I just had to send a msg to a gov office.
Email has been generally broken¹ the past couple decades. I prefer fax. It’s more reliable and I choose what I want to disclose to the recipient. Even in cases where part of the fax transmission routes over email, it’s still more reliable than pure email because those fax→email gateways are managed by recipients to ensure all-or-nothing (all faxes are delivered or none of them). Fax is immune to shenanigans like “mail server X accepts mail from Y but not Z”.
When I tried to send the fax, the fax machine did not answer. So I voice called the office. They said “we unplugged our fax machine”. WTF! So I said please plug it back in because I’m trying to send a fax. So a bit later I tried again and it worked.
Folks, we are losing fax because most of the population does not grasp the privacy compromise with email, and the compromise of netneutrality and reliability. If I am the only person in the world who keeps fax in use, fax will die fast because it’s easy to marginalise 1 person.
Footnote 1: Email is shit--
Even if the gov office mail server were to accept my msg, I face the problem of not wanting an email reply and not trusting them not to abuse whatever address I reveal to them. I don’t want to be forced to put Google and Microsoft in the loop on my conversations, to go through their hoops, solve their dkim CAPTCHA, and ultimately I don’t want to be forced to feed profitable data to those surveillance advertisers who have partnered with the oil industry. Google and SpamHaus broke email and the population accepted it. So email can fuck right off.
You really underestimate how outdated this technology is. May as well complain that no one is receiving your telegraph signal.
The issue is not that millennials and gen z aren't competent to operate a fax if given a manual or an explanation. Its that its quite possible they have never had to operate a fax or owned a landline phone. They grew up entirely on mobiles and digital messaging.
That doesn’t mean they cannot possibly use old tech just that you cant reasonably expect them to have any experience with this technology.
Workingplaces and offices have also changed drastically over the years. We used to have a single fax machine somewhere legally mandated to keep just in case but thats no longer the case. Though physical letters are still accepted i believe.
Fair warning all of these are phasing out for better or worse. I have no say in it, i just observe changes trough time.
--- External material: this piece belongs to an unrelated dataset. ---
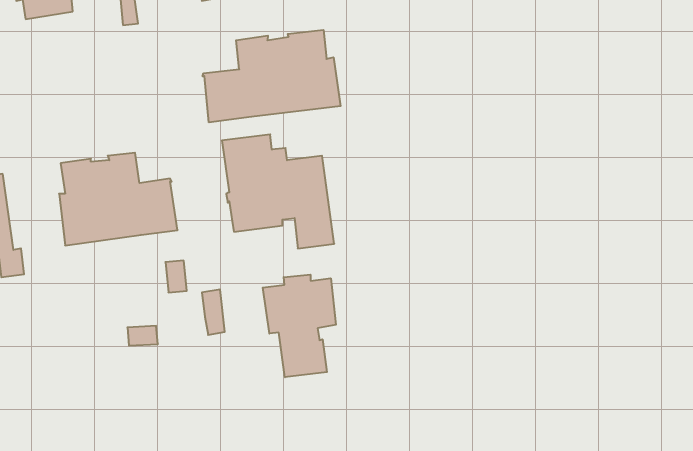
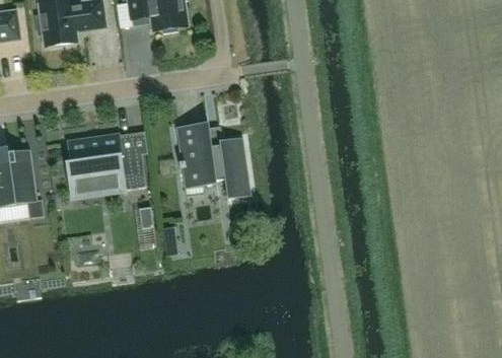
building: [203,30,341,122] -> none
building: [263,275,336,377] -> none

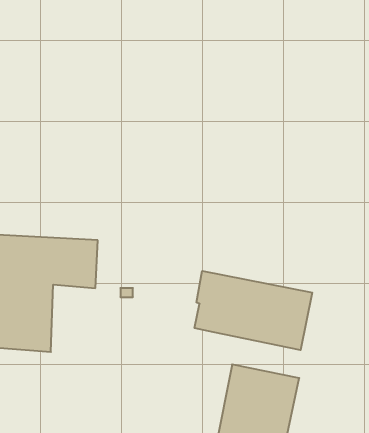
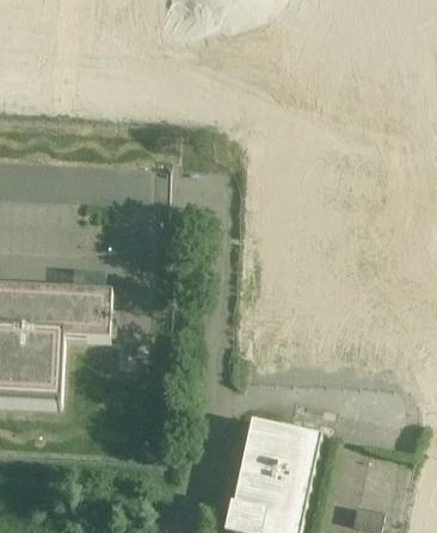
building: [195,271,312,350] -> none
What makes something outdated? No matter how old the wheel is, we don’t say the wheel is outdated. To become outdated requires having an option that is superiour in every way, or for every use case. Email in the ’90s probably came close (if not wholly) better than fax in every way, but at that time fax was more accessible than email and PGP did not catch on. Then email in the 2000s took a serious regression… nearly useless to privacy and digital rights proponents, thanks to Google, Microsoft, and Spamhaus. Email has become more accessible to people who don’t give a shit about privacy, decentralisation and digital rights, but it has become less viable to those who do.
Oh how i wish technoculture evolved with a clear logical progression of objective increased superiority but reality simply is not that case.
What makes outdated is peoples willingness to use it. While i recognize why believe fax to be superior and therefor want to use it, the majority of youth who have never used one would see it as an inconvenience and inferior system compared with email.
Part is that they don't know better, they grew up without privacy and often don’t recognize a need for it…
Another is that for example you cant copy paste contents of a physical fax. You cant forward it to the right team with a single click. And you cant quickly reply to request more information.
Fact is that as a result the majority of the workforce is increasingly moving away from these devices and modern offices are designed without having them in mind.
Thats what ultimately makes it obsolete and outdate. That your government office pulled the plug is proof of this. With no bad intention they didn't consider that anyone would still uses them. And when they are still used the goal is to accommodate elders and tech illiterate people and not to provide a private alternative.
I do still agree with your opinion. Email is bad and people don't seem to care.